*DOCUMENT EXCERPT*:
★ ★ ★ ★ ★ ★ ★

After European Union and other monitors condemn Nigeria's landmark elections as seriously flawed, we ask if "People Power" or outside pressure could force a re-run.
By Patrick Jackson
Nigerians were voting on a peaceful transfer of civilian rule
Nigerian opposition politicians have been looking abroad for inspiration in their battle to have the presidential and state elections repeated.
As a legal challenge was being mooted, one spokesman called for replicating the kind of revolutions seen in Ukraine and the Philippines.
Mass protests at the rigging of Ukraine's November 2004 presidential election sparked the Orange Revolution which did indeed produce a re-run, won by charismatic opposition leader Viktor Yushchenko.
Nearly 20 years earlier, the concept of "People Power" had caught the world's imagination in the Philippines when peaceful mass protests ousted long-time leader Ferdinand Marcos after he claimed to have won the 1986 presidential election amid fraud allegations.
But in African states, as in many emerging democracies, it is more common for leaders accused of vote-rigging to weather the storm.
The bitterly disputed election of Togo's Faure Gnassingbe as president in 2005 provoked bloody street battles while EU sanctions on Zimbabwe over the alleged rigging of the 2002 presidential and other elections have failed to sway Robert Mugabe.
However, African superpower Nigeria fits no easy pattern.
In the first place, there is no obvious Yushchenko figure for the whole of the country, Nigerian newspaper commentator Tunde Fagbenle points out.
"None of the opposition candidates can be said to command enough national support to dominate," he told the BBC News website.
"I don't think anybody is ready to go on the street and die for any politician at this point," he says, though he notes that at the level of the individual states, things are different, because people there feel the elections affected them personally.

★ ★ ★ ★ ★ ★ ★

*RECORDED INFORMATION*:
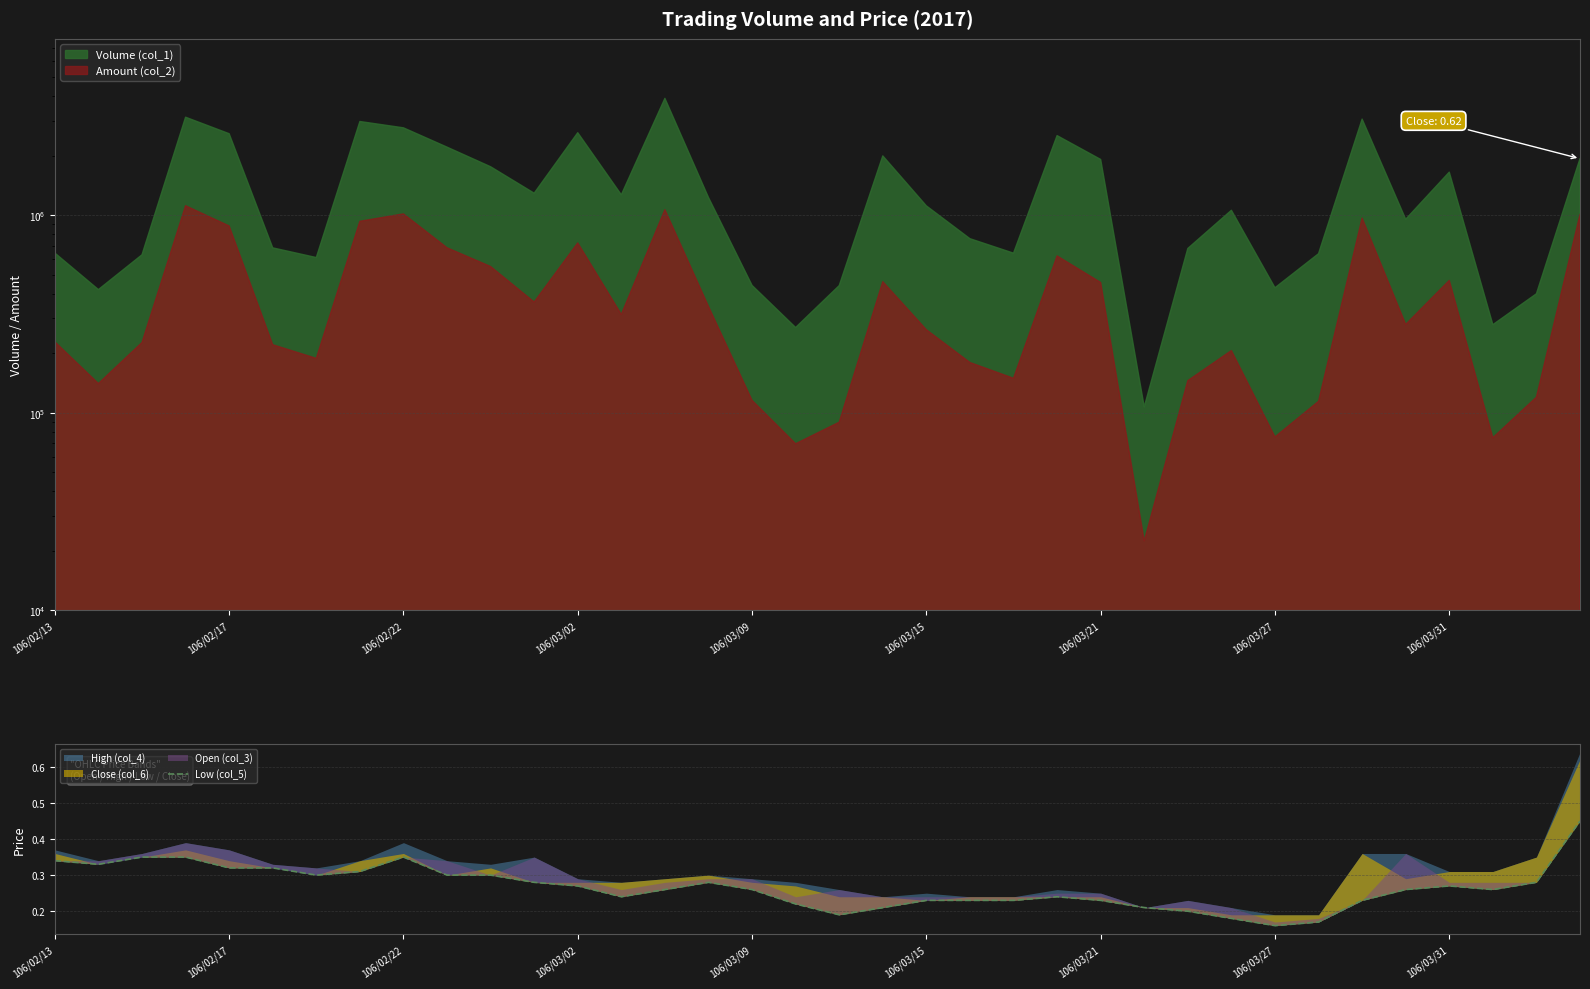

The value at 31 is 0.1. True or false?

False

★ ★ ★ ★ ★ ★ ★

*DESCRIPTION OF THE TASK*: Please write the next part of the article on Nigeria's disputed elections, starting right after its last sentence. The data is separate material and has no connection to the article on Nigeria's disputed elections.

*YOUR RESPONSE*:
Secondly, there is little cohesion between the opposition groups.
In 2004 protesters pitched tents outside Ukraine's parliament in Kiev
Thirdly, there is the absence of a Kiev or Manila to be occupied by tent cities and mass rallies.
"The capital, Abuja, is new and not very heavily populated," notes Richard Dowden, executive director of the Royal African Society.
"You can't bring it to a standstill. The only place where that could be effective is Lagos and it would not have any impact on the people in Abuja."
Mr Fagbenle also points out that the ethnic divisions within Africa's most populous state act against any sense of collective response, as does popular cynicism about opposition politicians, many of whom were in power before 2003.
"Yes, people do feel robbed of their vote but there is a stronger feeling of weariness that no politician is different from any other," he says.
"Five days later people want to get on with their lives."
With the White House calling the elections "deeply flawed" and the EU pronouncing them "not credible", could foreign pressure on the government produce a repeat ballot where popular pressure fails?
"There may be a gentle rap over the knuckles but forget sanctions," says Patrick Smith, editor of UK-based Africa Confidential magazine. He points to international concern over the multi-ethnic country's stability.
Mr Fagbenle says the Commonwealth and other institutions defer to outgoing Nigerian President Olusegun Obasanjo because of his peacekeeping work and he will stay in the wings for "his man", President-elect Umaru Yar'Adua.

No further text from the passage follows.